Berlin/Jerusalem. Offiziell nennt es die Bundesregierung ein "offenes Gespräch unter Freunden"- eine Umschreibung für Klartext: Heute Abend empfängt Kanzlerin Angela Merkel (CDU) Israels Premier Benjamin Netanjahu zu einem Abendessen in Berlin. Morgen folgen dann die deutsch-israelischen Regierungskonsultationen. Für Netanjahu dürfte es eine schwere Visite werden. Die Stimmung zwischen Berlin und Jerusalem ist so schlecht wie lange nicht mehr.

Auslöser war die Uno-Vollversammlung, wo Palästina vorige Woche zum Beobachterstaat aufgewertet wurde. Im Gegensatz zu 15 europäischen Partnern, die für den Antrag der Palästinenser stimmten, enthielt sich Deutschland zwar. Aber Netanjahu hatte, im Vertrauen auf das besondere Verhältnis als Folge des Holocaust, mit einer deutschen Neinstimme gerechnet. In einer Art Trotzreaktion verkündete Israel dann den Bau von 3000 weiteren Wohnungen auf Palästinensergebiet, was weltweit und auch in Berlin heftig kritisiert wurde. Doch Netanjahu zeigt sich unbeirrt. Gestern hieß es in Jerusalem, es würden zusätzlich noch einmal 1600 Wohneinheiten geplant.

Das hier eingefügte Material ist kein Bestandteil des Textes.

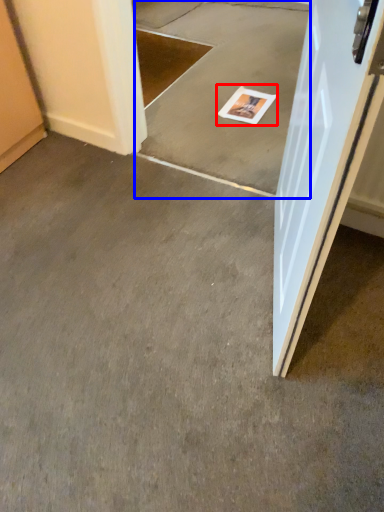
Question: Among these objects, which one is farthest to the camera, magazine (highlighted by a red box) or concrete (highlighted by a blue box)?

Choices:
 (A) magazine
 (B) concrete

Answer: (A)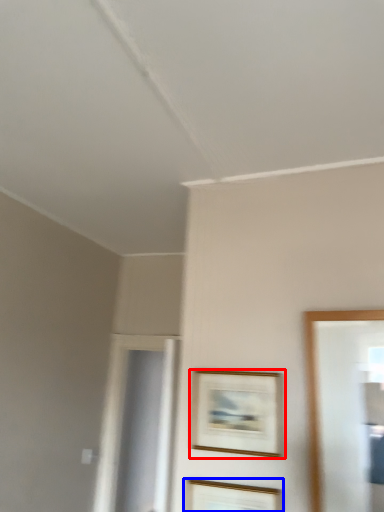
Question: Which object appears farthest to the camera in this image, picture frame (highlighted by a red box) or picture frame (highlighted by a blue box)?

Choices:
 (A) picture frame
 (B) picture frame

Answer: (A)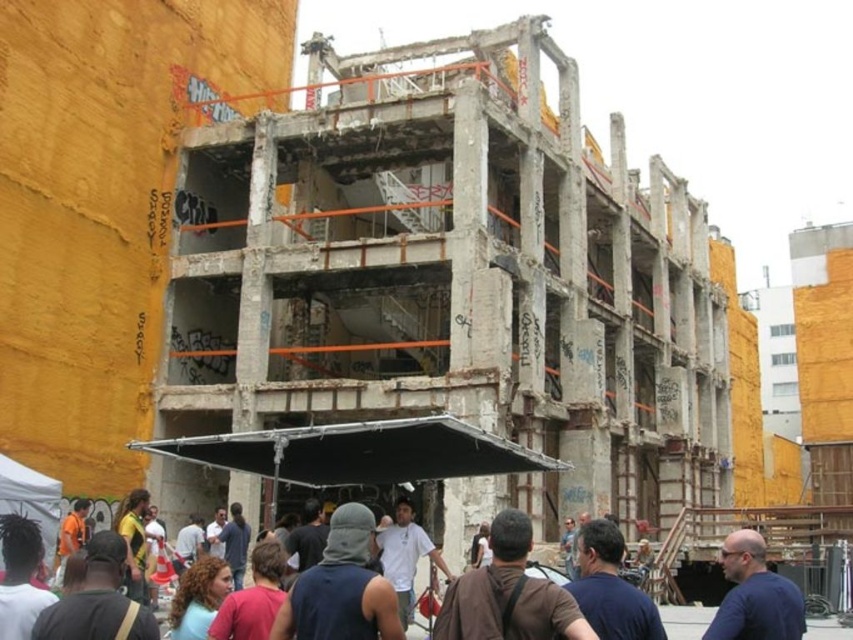
Question: Which point is closer to the camera taking this photo?

Choices:
 (A) (753, 602)
 (B) (775, 604)

Answer: (B)

Question: Can you confirm if dark brown leather jacket at lower center is positioned above blue shirt at center?

Choices:
 (A) no
 (B) yes

Answer: (B)

Question: Which point is farther from the camera taking this photo?

Choices:
 (A) 512,554
 (B) 787,634

Answer: (A)

Question: Does dark brown leather jacket at lower center have a smaller size compared to blue shirt at center?

Choices:
 (A) yes
 (B) no

Answer: (B)

Question: In this image, where is dark brown leather jacket at lower center located relative to blue shirt at center?

Choices:
 (A) left
 (B) right

Answer: (A)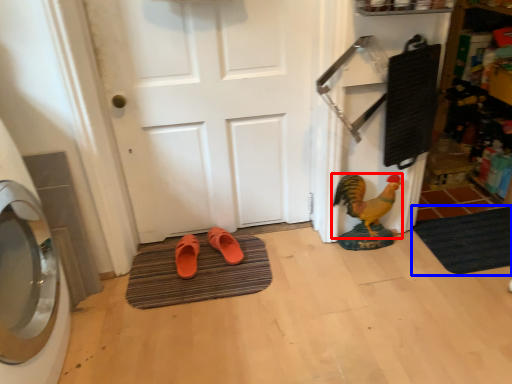
Question: Which point is further to the camera, chicken (highlighted by a red box) or bath mat (highlighted by a blue box)?

Choices:
 (A) chicken
 (B) bath mat

Answer: (B)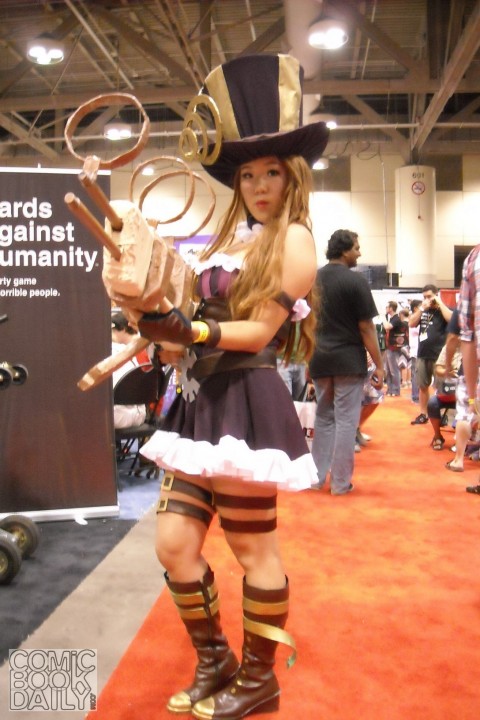
Identify the location of black carpet. (50, 577).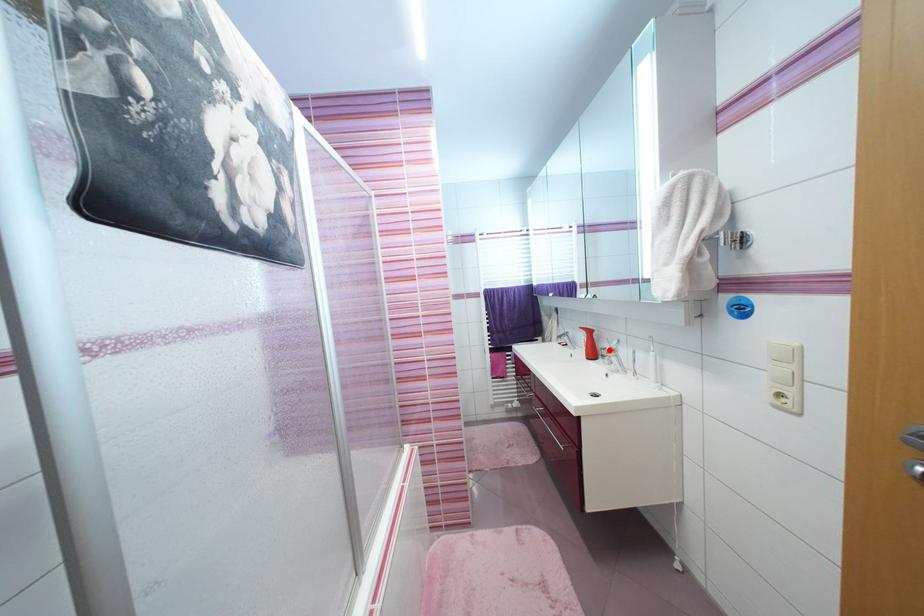
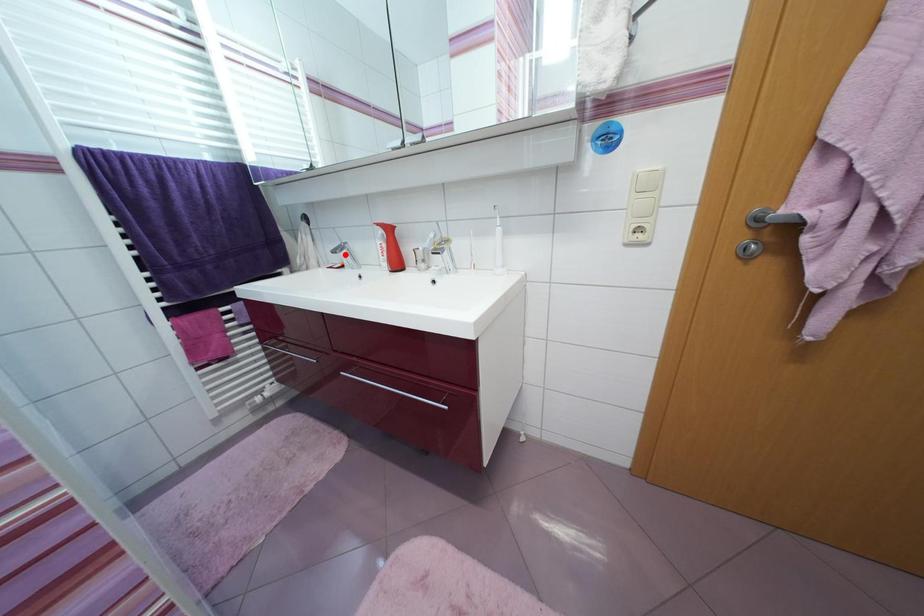
I am providing you with two images of the same scene from different viewpoints. A red point is marked on the first image and another point is marked on the second image. Is the marked point in image1 the same physical position as the marked point in image2?

No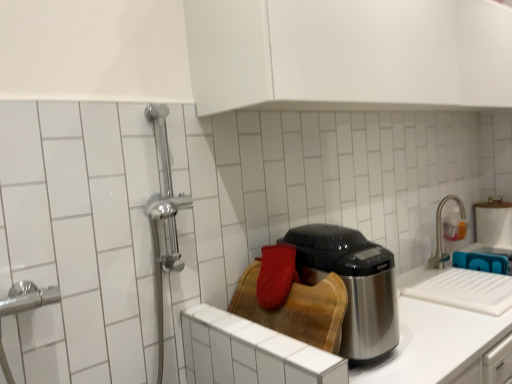
You are a GUI agent. You are given a task and a screenshot of the screen. Output one action in this format:
    pyautogui.click(x=<x>, y=<y>)
    Task: Click on the free space above satin steel counter top at center (from a real-world perspective)
    
    Given the screenshot: What is the action you would take?
    pyautogui.click(x=466, y=298)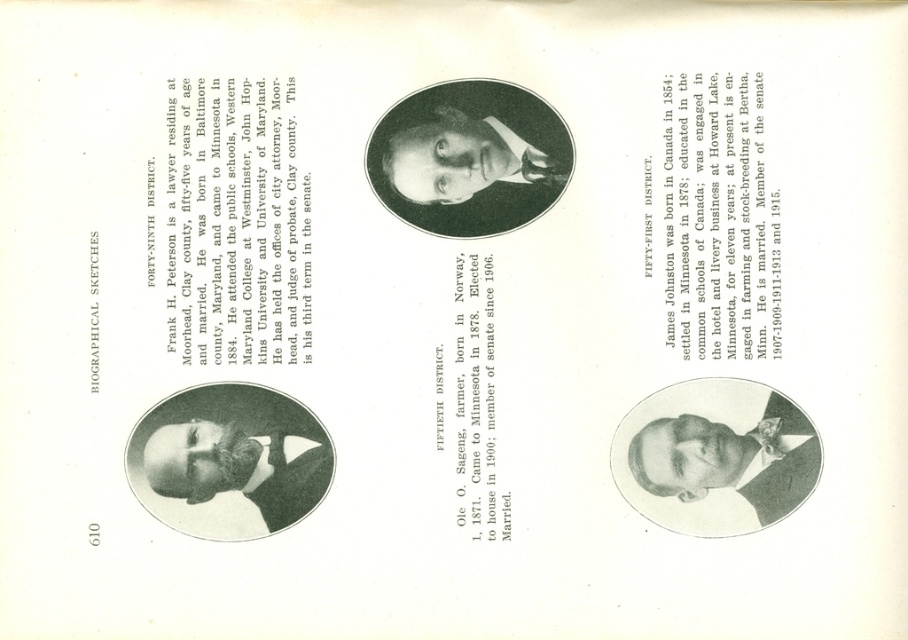
Based on the photo, you are designing a layout for Frank H. Peterson. The black paper text at center needs to be placed below the black matte portrait at center. Can the text fit horizontally if the text is narrower than the portrait?

The black paper text at center is narrower than the black matte portrait at center, so it can fit horizontally below the portrait.

You are designing a layout for a biographical sketchbook page and need to place a smooth black suit at lower right and black paper text at center. Considering their widths, which object should you place first to ensure proper alignment?

The smooth black suit at lower right might be wider than black paper text at center, so you should place the smooth black suit at lower right first to account for its potential width and ensure proper alignment.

SPD und Grüne forderten Merkel beim Treffen mit Netanjahu zu deutlicher Kritik auf. Die deutsch-israelische Gesellschaft riet der Kanzlerin dagegen, Stillschweigen über den Inhalt der Gespräche zu wahren. "Es ist wichtig, dass niemand das Gesicht verliert, auch in einer so schwierigen und zugespitzten Situation", sagte der Präsident der Gesellschaft, Reinhold Robbe (SPD), im Deutschlandradio Kultur.